This is my last night as a civilian…I have to wake up at 4 AM to get ready to leave by 5:30. How I wish I had more time to dance, but this is it. I’ve waited 5 months to get to this point. I can say I should’ve been more proactive in the beginning with the lessons and practice, but it is what it is.
I’ve already packed most of my stuff and I’m pretty much ready to go. My parents want to take some things from my apartment because for some reason they don’t think it’s safe for me to leave them there since I have roommates. One of them is a friend of mine and the other stays in his room most of the time and minds his own business so there never has been any issues, which I’m thankful for.
All my bills have been set on auto and they will be paid every month, including my rent.
I’m not really too concerned with how I’m going to be when I go to basic training. Maybe the only thing that I’m concerned with is having enough time to shower and shave. I hope they don’t give us only 5 minutes to do BOTH, because shaving is a bitch for me and I get cuts on my face almost every single time, especially if I have to shave every single day.
Other than that, I’m good with whatever they want me to do. I’m all set, physically and mentally. I’ve been at the gym to keep up with my running, pushups and pullups. Not so much with the abs stuff but I’m still in pretty good shape regardless.
I know the air force creed, song, and the ranks/pay grades. I also know to use the reporting statement when spoken to. I’ve been trained to be ready and here I am. I suppose I’m just anxious to get it over with so I can start dancing again haha.

• Supplied entries

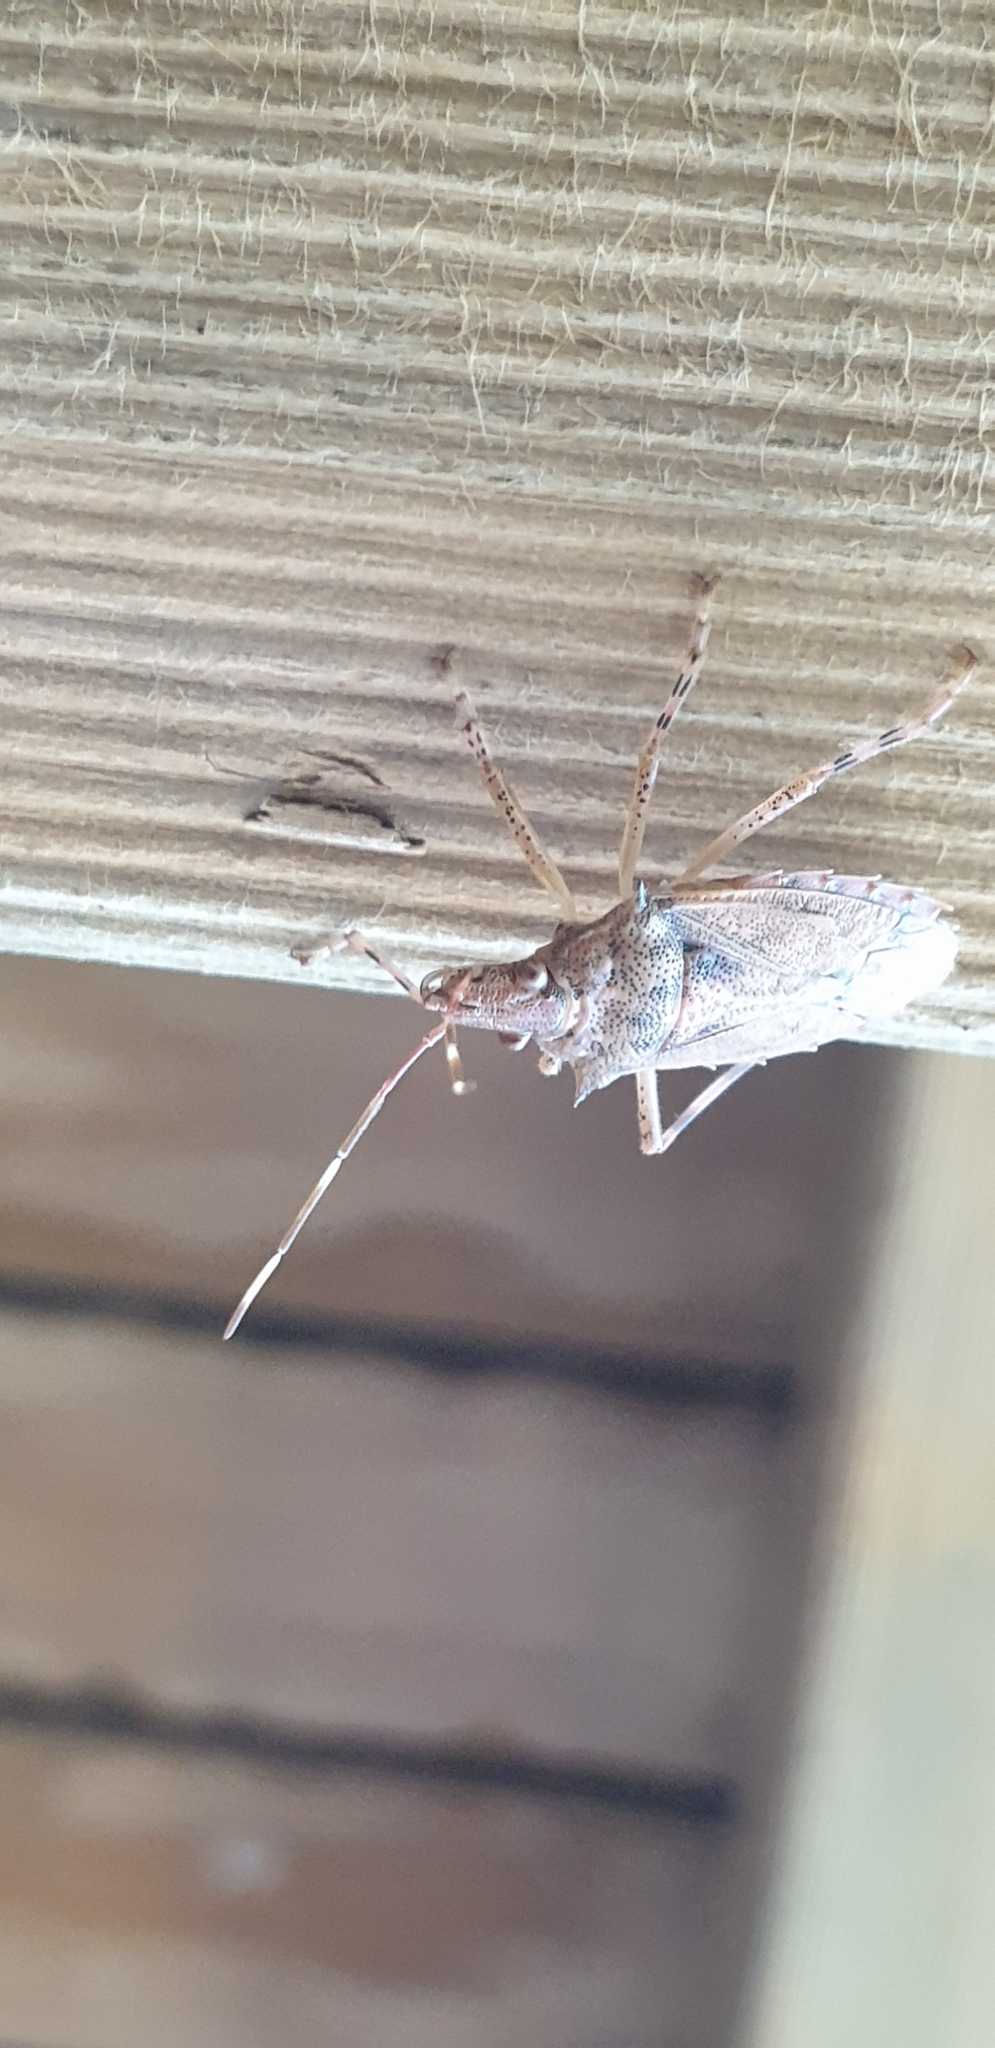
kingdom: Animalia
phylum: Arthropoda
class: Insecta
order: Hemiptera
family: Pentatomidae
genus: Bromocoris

---

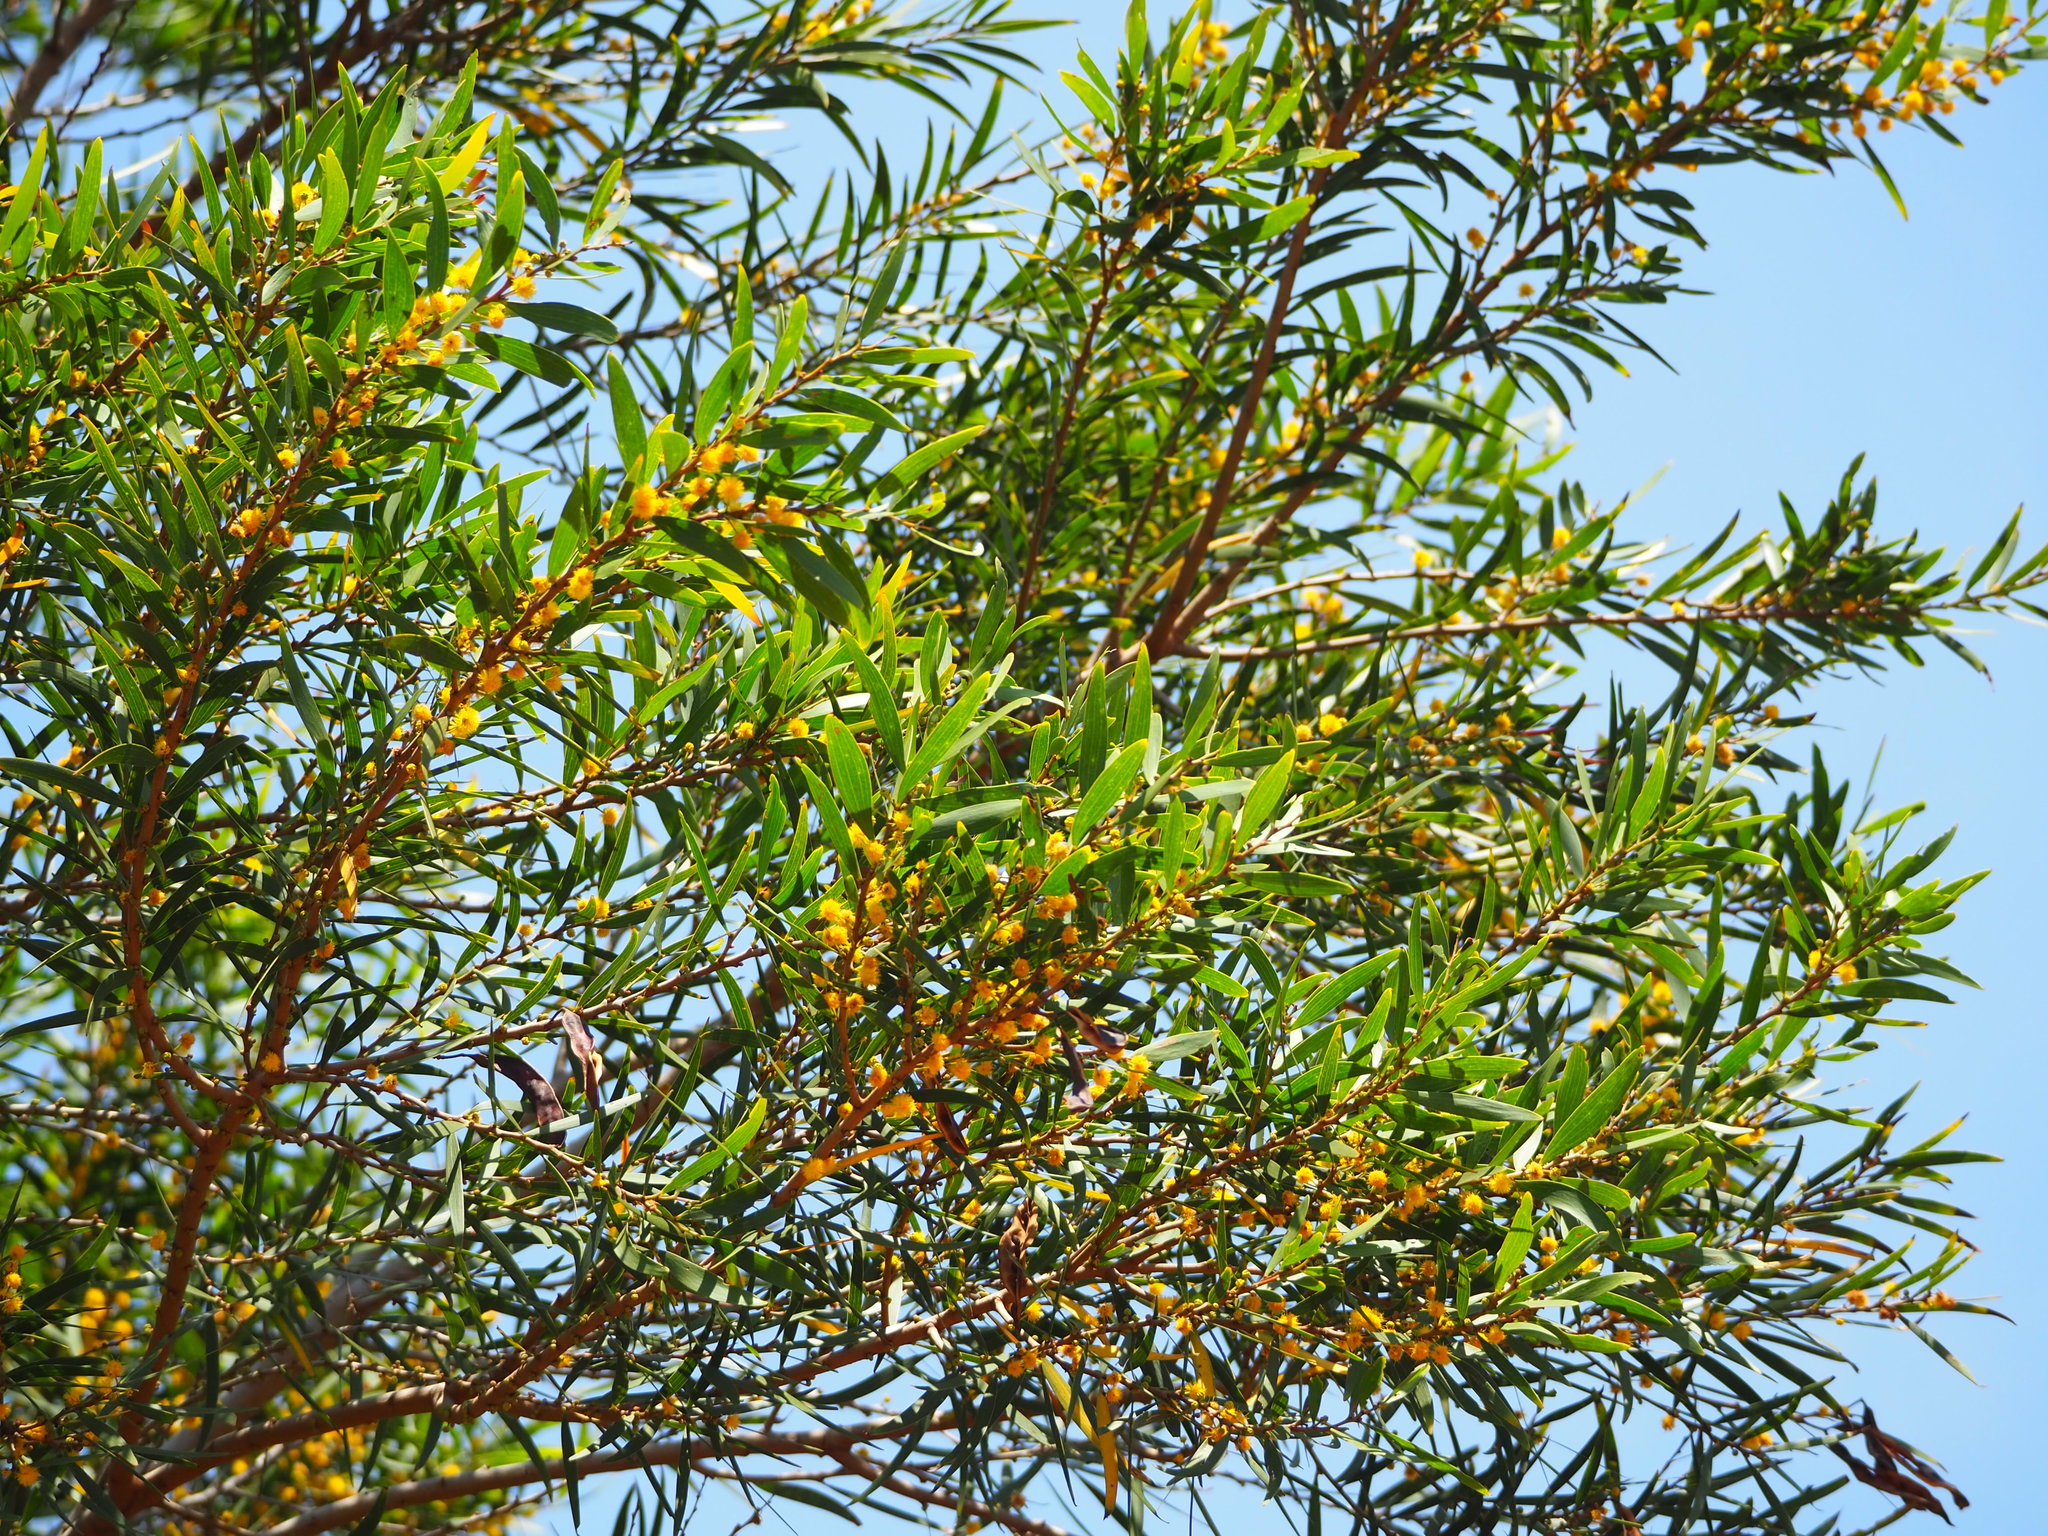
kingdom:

---

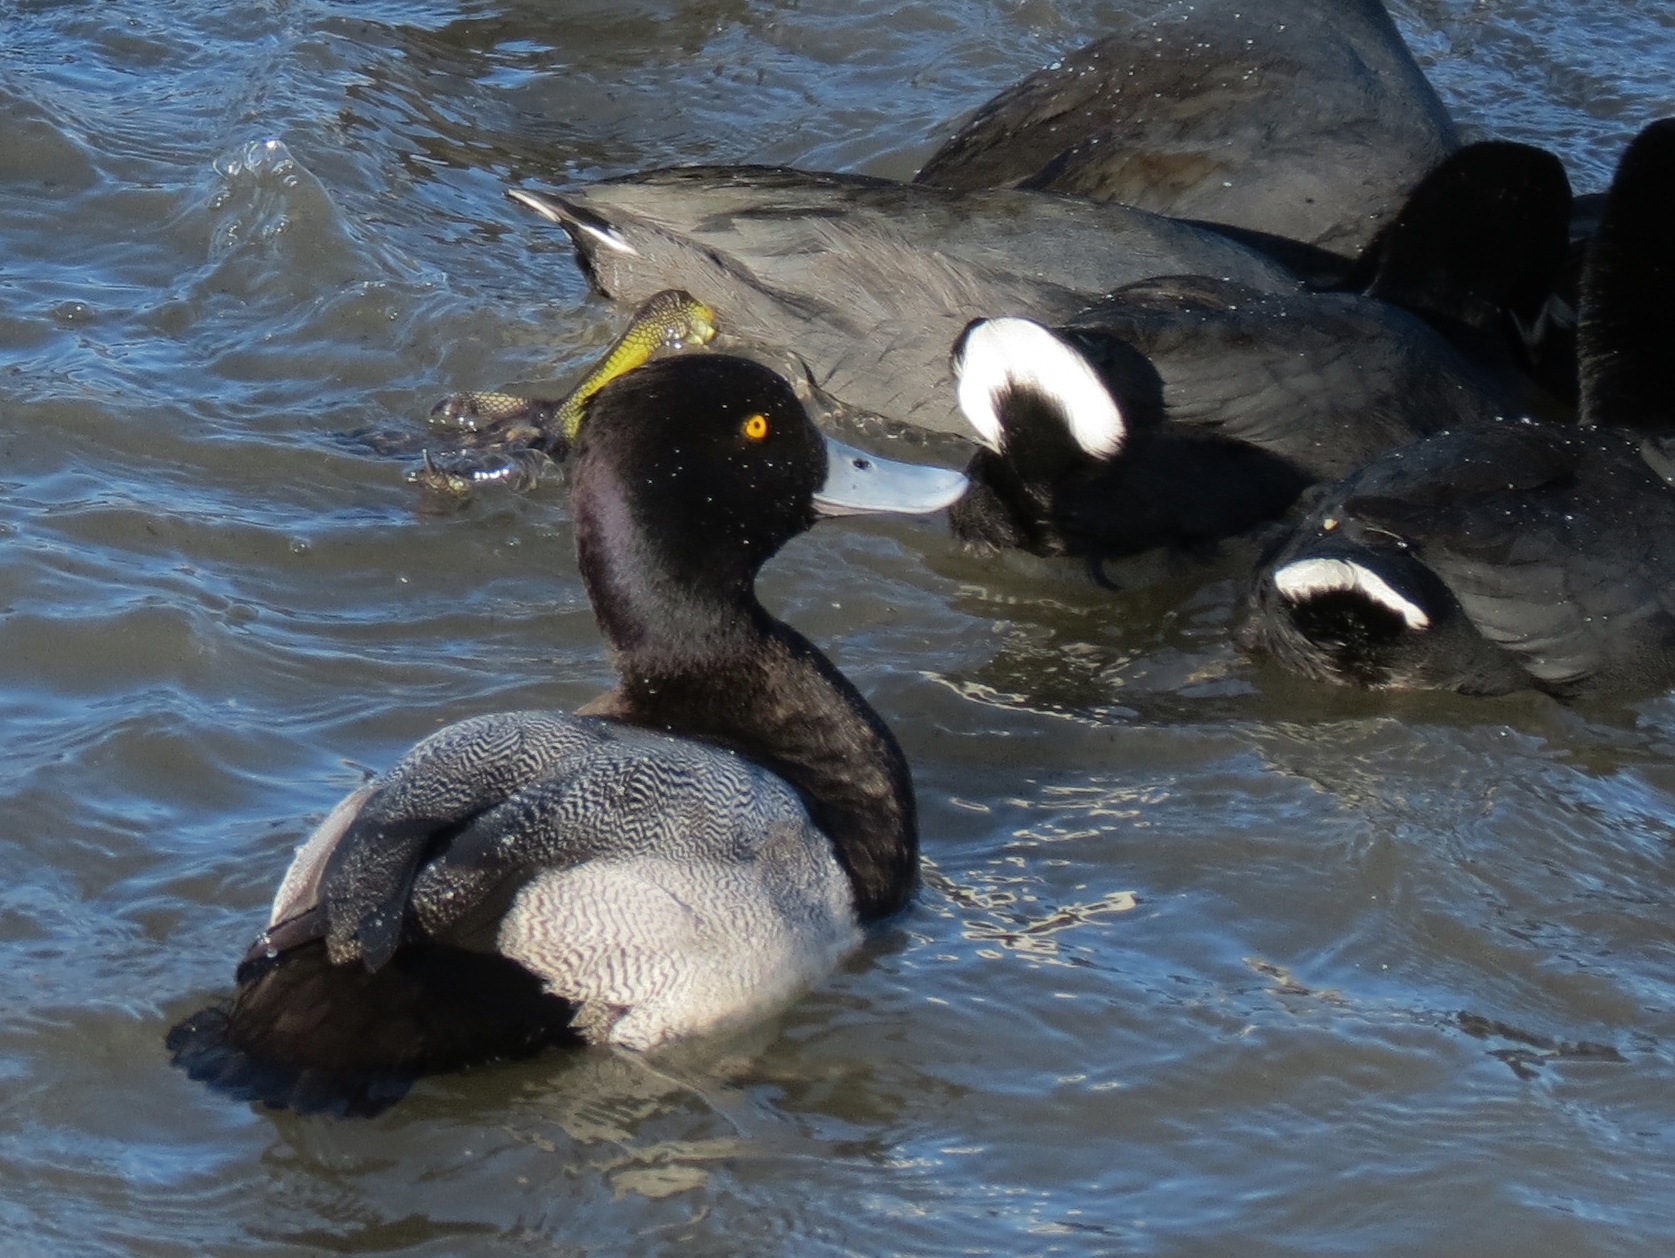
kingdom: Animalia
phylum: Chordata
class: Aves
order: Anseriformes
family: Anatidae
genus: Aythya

• Set tasks
1. In the post about leaving for basic training, what time does the writer have to wake up?
2. Transcribe the portion of the post about leaving for basic training that begins at the words "All my bills" and stops after "every single day.".

• Per-task answers
1. 4 AM

2.
All my bills have been set on auto and they will be paid every month, including my rent.
I’m not really too concerned with how I’m going to be when I go to basic training. Maybe the only thing that I’m concerned with is having enough time to shower and shave. I hope they don’t give us only 5 minutes to do BOTH, because shaving is a bitch for me and I get cuts on my face almost every single time, especially if I have to shave every single day.